Document>
* START *

Opinion
NOT TO BE PUBLISHED IN OFFICIAL REPORTS
Santa Clara County Super. Ct. No. CC778191
OPINION
Bamattre-Manoukian, Acting P.J.
I. INTRODUCTION
Defendant Hilario Pajardo Agbulos III pleaded no contest to one count of first degree burglary (Pen. Code, §§ 459, 460, subd. (a)). He also admitted the allegations that he had one prior serious felony conviction (§ 667, subd. (a)) and one prior serious or violent felony conviction within the meaning of the Three Strikes law (§§ 667.5 subd. (c), 1192.7, subd. (c)). The trial court sentenced defendant to a total term of nine years in the state prison.
All further statutory references are to the Penal Code.
Defendant filed a timely notice of appeal, and we appointed counsel to represent him in this court. Appointed counsel has filed an opening brief that states the case and facts but raises no issue. We notified defendant of his right to submit written argument in his own behalf within 30 days. The 30-day period has elapsed and we have received no response from defendant.
Pursuant to People v. Wende (1979) 25 Cal.3d 436 and People v. Kelly (2006) 40 Cal.4th 106, we have reviewed the entire record. Following the California Supreme Court’s direction in People v. Kelly, supra, 40 Cal.4th at page 110, we provide “a brief description of the... procedural history of the case, the crimes of which the defendant was convicted, and the punishment imposed.”

* END *

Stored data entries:
* START *

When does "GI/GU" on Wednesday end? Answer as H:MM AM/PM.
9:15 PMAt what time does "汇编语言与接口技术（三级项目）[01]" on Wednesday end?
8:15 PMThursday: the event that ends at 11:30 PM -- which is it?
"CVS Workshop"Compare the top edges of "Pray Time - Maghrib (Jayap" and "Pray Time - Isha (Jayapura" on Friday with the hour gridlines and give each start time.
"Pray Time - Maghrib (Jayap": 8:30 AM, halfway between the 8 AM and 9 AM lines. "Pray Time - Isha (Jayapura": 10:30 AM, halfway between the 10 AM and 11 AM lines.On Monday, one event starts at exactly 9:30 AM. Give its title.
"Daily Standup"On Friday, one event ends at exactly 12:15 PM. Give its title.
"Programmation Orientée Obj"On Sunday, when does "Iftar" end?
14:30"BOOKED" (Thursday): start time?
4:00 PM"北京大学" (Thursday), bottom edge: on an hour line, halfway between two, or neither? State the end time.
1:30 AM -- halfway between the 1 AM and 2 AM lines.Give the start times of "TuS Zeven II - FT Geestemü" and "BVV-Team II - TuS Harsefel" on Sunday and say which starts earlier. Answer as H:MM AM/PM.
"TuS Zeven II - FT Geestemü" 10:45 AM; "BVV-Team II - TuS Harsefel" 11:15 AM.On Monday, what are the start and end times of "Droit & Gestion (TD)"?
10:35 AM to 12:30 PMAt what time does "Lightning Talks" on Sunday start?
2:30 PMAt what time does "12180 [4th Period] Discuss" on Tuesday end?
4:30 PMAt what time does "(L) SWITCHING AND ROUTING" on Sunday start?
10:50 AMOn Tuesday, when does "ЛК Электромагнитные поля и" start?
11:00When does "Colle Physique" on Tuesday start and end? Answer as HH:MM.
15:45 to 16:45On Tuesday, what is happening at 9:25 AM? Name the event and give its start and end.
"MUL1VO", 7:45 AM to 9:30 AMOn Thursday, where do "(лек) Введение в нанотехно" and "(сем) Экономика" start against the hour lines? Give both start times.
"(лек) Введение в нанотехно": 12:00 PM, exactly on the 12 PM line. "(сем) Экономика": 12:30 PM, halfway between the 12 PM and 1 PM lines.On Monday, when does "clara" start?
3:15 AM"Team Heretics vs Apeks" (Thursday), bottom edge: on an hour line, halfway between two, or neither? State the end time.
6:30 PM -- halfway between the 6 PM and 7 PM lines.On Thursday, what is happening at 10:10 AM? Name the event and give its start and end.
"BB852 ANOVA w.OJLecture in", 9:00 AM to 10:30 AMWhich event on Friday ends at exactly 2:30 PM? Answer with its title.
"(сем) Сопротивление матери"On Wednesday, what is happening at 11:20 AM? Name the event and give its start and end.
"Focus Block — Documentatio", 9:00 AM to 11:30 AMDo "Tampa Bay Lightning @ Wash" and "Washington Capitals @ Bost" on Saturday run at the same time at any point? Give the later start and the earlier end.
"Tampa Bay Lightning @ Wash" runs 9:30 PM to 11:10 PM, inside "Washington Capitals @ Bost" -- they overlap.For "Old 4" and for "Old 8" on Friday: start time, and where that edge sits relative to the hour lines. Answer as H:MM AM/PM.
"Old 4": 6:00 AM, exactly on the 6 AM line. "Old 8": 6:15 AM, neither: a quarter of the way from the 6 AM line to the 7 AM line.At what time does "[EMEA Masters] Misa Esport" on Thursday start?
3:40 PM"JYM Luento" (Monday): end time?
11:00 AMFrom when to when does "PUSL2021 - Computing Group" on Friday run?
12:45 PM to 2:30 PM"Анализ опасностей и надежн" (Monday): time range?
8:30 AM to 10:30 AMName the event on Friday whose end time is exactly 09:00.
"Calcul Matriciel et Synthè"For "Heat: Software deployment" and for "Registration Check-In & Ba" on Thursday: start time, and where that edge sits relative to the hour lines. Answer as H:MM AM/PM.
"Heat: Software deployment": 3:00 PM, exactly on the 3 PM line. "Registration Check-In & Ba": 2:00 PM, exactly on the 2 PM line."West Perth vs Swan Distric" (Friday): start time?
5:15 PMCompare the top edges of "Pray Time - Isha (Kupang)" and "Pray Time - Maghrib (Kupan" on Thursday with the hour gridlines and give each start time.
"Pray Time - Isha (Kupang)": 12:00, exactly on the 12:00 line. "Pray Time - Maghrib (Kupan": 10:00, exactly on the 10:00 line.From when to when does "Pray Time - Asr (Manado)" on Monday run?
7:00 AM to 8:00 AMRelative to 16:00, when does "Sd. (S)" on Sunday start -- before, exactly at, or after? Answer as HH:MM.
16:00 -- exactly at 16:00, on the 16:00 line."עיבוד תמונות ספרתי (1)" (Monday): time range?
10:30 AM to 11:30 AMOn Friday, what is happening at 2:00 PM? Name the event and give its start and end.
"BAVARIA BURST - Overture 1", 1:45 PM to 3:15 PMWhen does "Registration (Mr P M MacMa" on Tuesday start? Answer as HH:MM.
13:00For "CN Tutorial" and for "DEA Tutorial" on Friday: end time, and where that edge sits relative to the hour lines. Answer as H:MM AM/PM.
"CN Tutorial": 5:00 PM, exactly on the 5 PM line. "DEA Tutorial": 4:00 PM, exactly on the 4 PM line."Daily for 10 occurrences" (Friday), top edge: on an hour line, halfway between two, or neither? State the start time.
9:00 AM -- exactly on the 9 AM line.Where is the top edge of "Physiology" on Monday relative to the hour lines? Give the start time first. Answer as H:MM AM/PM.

* END *

Set of tasks>
**A)** Decide whether each statement agrees with the court opinion on the burglary appeal: (i) the defendant pleaded no contest to one count of first degree burglary; (ii) the defendant submitted written argument within the 30-day period; (iii) the trial court sentenced the defendant to twelve years in state prison. Answer yes or no for each, quoting the deciding words of the opinion.
**B)** According to the court opinion on the burglary appeal, how long was the defendant given to submit written argument on his own behalf?
**C)** Extend the court opinion on the burglary appeal, starting after its final sentence.

Responses>
**A)**
(i) Yes: "pleaded no contest to one count of first degree burglary"
(ii) No: "we have received no response from defendant"
(iii) No: "a total term of nine years in the state prison"

**B)** 30 days.

**C)**
II. FACTUAL AND PROCEDURAL BACKGROUND
Our summary of the facts is based upon the information available in the probation reports, since no preliminary hearing was held and no police reports were included in the record on appeal.
A. Prior Offense
Defendant, age 20, participated in a robbery on December 13, 2001. According to the victim, a 47-year-old woman, the robbery occurred as she was walking towards a Taco Bell restaurant in the area of a movie complex. Defendant approached the victim from behind and engaged her in a brief conversation. Defendant then pushed her into the wall of the Taco Bell, causing her to fall to the ground. While she was on the ground, defendant kicked her leg and forced her purse from her hands. After grabbing the purse, defendant fled to the movie complex parking lot. Several “Samaritans” chased defendant, who got into a black Honda automobile. When defendant left the Honda and fled the area on foot, the victim recovered her purse but her cash in the amount of $981 was missing. Police investigation indicated that the robbery was planned by Darrin Fuller, who orchestrated the victim’s transportation to the crime scene after she had cashed a check at a check cashing store.
Defendant subsequently pleaded no contest to robbery in the second degree (§§ 211, 212.5, subd. (c)). He was ordered to serve a one-year county jail sentence and placed on formal probation for five years, which expired on October 18, 2007, “under normal terms and conditions.” In later proceedings, defendant gave a version of the robbery incident that was different than the victim’s version. He stated that he had performed a “drug sale scam,” in which the victim gave him $200 in cash and he gave her a paper bag that was supposed to contain drugs. Defendant denied using any force against the victim.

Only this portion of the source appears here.